== EXERCISE ==
Copy each line below holding "knee".

== Pose estimation data ==
:::::
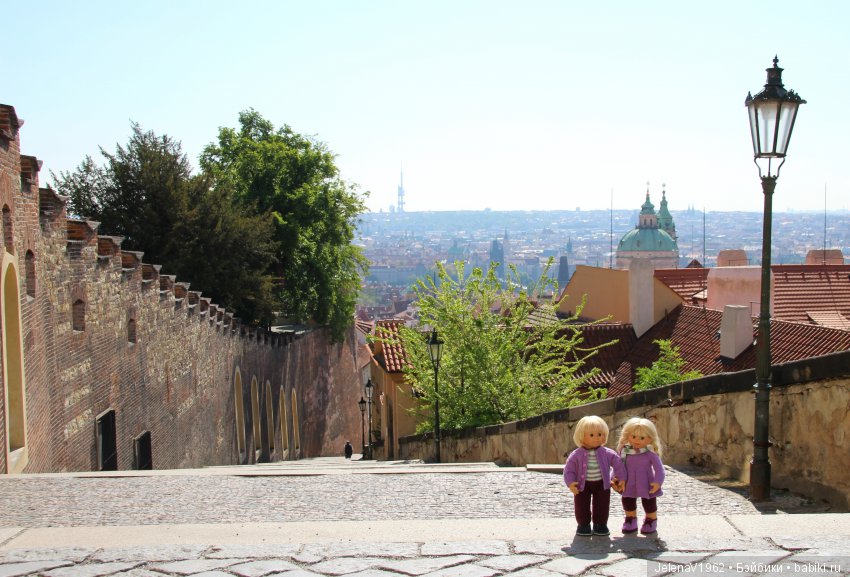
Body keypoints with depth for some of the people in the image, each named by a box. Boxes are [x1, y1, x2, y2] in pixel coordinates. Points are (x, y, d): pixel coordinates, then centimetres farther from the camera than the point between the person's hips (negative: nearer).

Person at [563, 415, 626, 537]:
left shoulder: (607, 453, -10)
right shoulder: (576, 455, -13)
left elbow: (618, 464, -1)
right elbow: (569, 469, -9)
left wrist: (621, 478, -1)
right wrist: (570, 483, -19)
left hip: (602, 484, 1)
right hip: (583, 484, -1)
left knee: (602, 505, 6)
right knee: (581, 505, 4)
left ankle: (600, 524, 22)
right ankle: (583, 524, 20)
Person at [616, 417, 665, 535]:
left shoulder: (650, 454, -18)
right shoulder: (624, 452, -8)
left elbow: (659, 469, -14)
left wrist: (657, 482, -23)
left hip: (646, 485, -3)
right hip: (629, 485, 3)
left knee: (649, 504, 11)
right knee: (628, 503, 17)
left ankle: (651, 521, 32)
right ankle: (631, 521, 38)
:::::
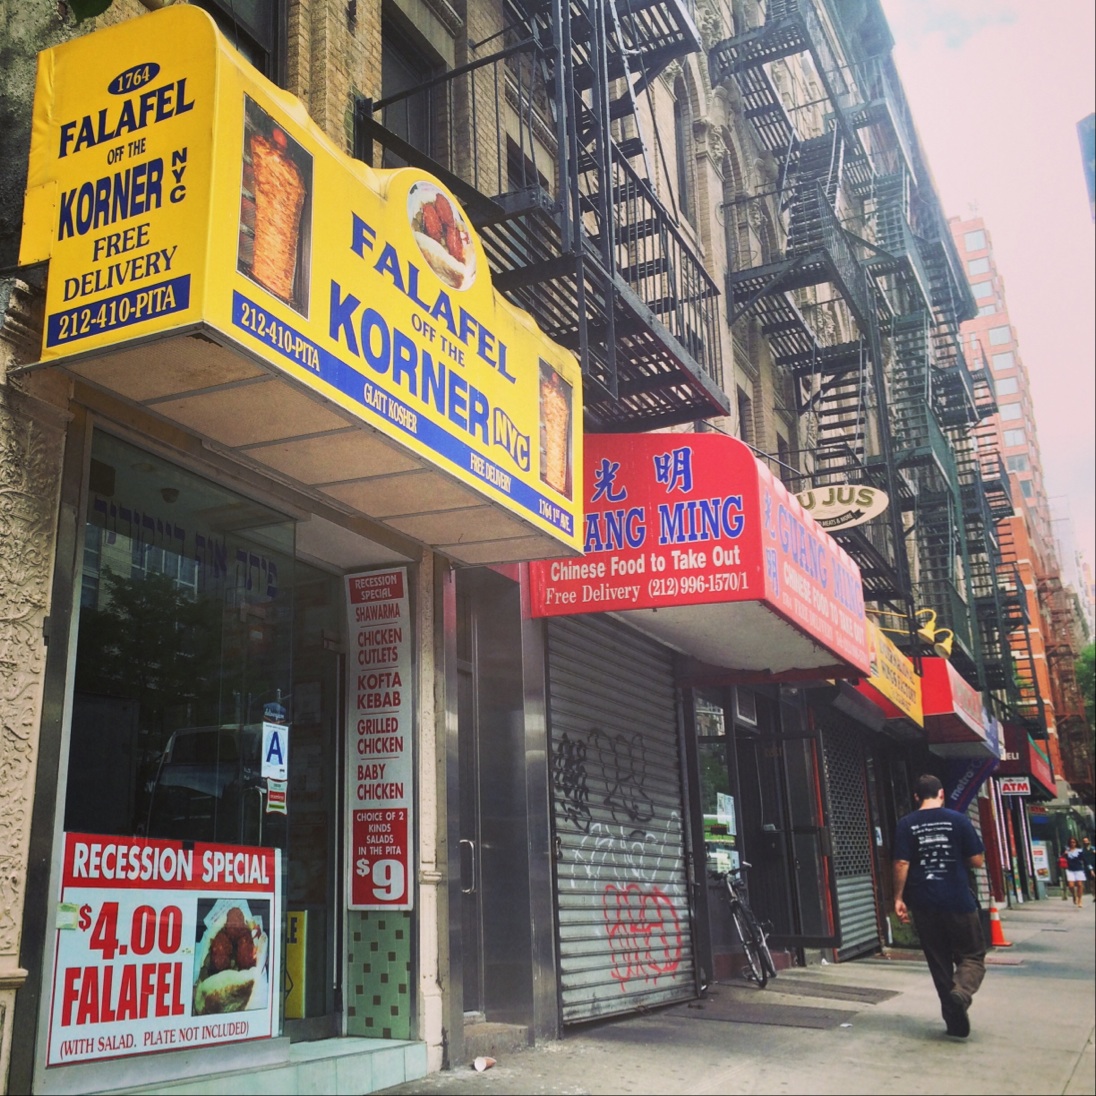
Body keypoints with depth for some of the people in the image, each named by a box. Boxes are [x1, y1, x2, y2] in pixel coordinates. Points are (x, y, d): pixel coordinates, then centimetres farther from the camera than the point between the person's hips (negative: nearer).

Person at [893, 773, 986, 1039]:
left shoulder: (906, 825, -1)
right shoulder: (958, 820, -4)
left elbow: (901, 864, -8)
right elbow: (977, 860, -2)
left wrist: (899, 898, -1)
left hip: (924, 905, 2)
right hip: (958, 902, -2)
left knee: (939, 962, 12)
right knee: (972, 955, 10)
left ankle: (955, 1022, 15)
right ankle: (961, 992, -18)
:::::
== EXPECTED OUTPUT ==
left knee: (602, 505, 6)
right knee: (581, 505, 4)
left knee: (649, 504, 11)
right knee: (628, 503, 17)
left knee: (939, 962, 12)
right knee: (972, 955, 10)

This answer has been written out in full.